Stored items:
---
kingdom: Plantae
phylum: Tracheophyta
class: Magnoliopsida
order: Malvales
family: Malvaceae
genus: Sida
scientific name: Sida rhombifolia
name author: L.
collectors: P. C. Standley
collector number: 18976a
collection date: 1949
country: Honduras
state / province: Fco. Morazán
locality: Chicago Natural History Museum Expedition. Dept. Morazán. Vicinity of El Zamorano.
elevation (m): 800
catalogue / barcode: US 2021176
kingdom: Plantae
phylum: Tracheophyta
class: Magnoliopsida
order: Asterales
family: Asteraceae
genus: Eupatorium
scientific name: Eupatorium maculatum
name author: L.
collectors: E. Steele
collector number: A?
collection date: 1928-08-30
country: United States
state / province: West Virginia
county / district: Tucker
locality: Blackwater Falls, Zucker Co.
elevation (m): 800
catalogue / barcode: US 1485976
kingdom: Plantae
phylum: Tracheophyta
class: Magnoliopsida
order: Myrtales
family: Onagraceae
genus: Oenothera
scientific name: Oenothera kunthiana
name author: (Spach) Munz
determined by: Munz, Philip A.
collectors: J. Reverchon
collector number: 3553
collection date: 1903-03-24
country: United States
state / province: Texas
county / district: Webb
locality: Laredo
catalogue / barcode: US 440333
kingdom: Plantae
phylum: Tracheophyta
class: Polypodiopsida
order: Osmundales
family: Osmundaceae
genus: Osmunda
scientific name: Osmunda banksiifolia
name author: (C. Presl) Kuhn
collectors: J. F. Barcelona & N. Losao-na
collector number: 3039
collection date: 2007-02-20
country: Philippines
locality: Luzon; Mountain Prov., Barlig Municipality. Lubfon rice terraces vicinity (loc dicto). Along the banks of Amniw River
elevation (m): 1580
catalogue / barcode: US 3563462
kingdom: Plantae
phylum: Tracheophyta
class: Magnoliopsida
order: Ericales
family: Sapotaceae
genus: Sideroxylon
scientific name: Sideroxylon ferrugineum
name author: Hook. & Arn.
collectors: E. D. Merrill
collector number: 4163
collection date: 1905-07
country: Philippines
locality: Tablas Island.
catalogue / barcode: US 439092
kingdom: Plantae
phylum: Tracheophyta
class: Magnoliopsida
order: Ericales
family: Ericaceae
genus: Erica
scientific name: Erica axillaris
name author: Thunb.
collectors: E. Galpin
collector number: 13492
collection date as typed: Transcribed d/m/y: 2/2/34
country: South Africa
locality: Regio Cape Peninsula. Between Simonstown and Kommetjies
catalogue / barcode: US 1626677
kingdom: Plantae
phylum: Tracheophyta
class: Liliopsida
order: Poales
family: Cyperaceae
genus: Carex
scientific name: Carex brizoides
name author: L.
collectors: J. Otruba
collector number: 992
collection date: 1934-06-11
---
**Instructions to follow:** Retype every line of all the records above, keeping each character unchanged.

**Finished answer:**
kingdom: Plantae
phylum: Tracheophyta
class: Magnoliopsida
order: Malvales
family: Malvaceae
genus: Sida
scientific name: Sida rhombifolia
name author: L.
collectors: P. C. Standley
collector number: 18976a
collection date: 1949
country: Honduras
state / province: Fco. Morazán
locality: Chicago Natural History Museum Expedition. Dept. Morazán. Vicinity of El Zamorano.
elevation (m): 800
catalogue / barcode: US 2021176
kingdom: Plantae
phylum: Tracheophyta
class: Magnoliopsida
order: Asterales
family: Asteraceae
genus: Eupatorium
scientific name: Eupatorium maculatum
name author: L.
collectors: E. Steele
collector number: A?
collection date: 1928-08-30
country: United States
state / province: West Virginia
county / district: Tucker
locality: Blackwater Falls, Zucker Co.
elevation (m): 800
catalogue / barcode: US 1485976
kingdom: Plantae
phylum: Tracheophyta
class: Magnoliopsida
order: Myrtales
family: Onagraceae
genus: Oenothera
scientific name: Oenothera kunthiana
name author: (Spach) Munz
determined by: Munz, Philip A.
collectors: J. Reverchon
collector number: 3553
collection date: 1903-03-24
country: United States
state / province: Texas
county / district: Webb
locality: Laredo
catalogue / barcode: US 440333
kingdom: Plantae
phylum: Tracheophyta
class: Polypodiopsida
order: Osmundales
family: Osmundaceae
genus: Osmunda
scientific name: Osmunda banksiifolia
name author: (C. Presl) Kuhn
collectors: J. F. Barcelona & N. Losao-na
collector number: 3039
collection date: 2007-02-20
country: Philippines
locality: Luzon; Mountain Prov., Barlig Municipality. Lubfon rice terraces vicinity (loc dicto). Along the banks of Amniw River
elevation (m): 1580
catalogue / barcode: US 3563462
kingdom: Plantae
phylum: Tracheophyta
class: Magnoliopsida
order: Ericales
family: Sapotaceae
genus: Sideroxylon
scientific name: Sideroxylon ferrugineum
name author: Hook. & Arn.
collectors: E. D. Merrill
collector number: 4163
collection date: 1905-07
country: Philippines
locality: Tablas Island.
catalogue / barcode: US 439092
kingdom: Plantae
phylum: Tracheophyta
class: Magnoliopsida
order: Ericales
family: Ericaceae
genus: Erica
scientific name: Erica axillaris
name author: Thunb.
collectors: E. Galpin
collector number: 13492
collection date as typed: Transcribed d/m/y: 2/2/34
country: South Africa
locality: Regio Cape Peninsula. Between Simonstown and Kommetjies
catalogue / barcode: US 1626677
kingdom: Plantae
phylum: Tracheophyta
class: Liliopsida
order: Poales
family: Cyperaceae
genus: Carex
scientific name: Carex brizoides
name author: L.
collectors: J. Otruba
collector number: 992
collection date: 1934-06-11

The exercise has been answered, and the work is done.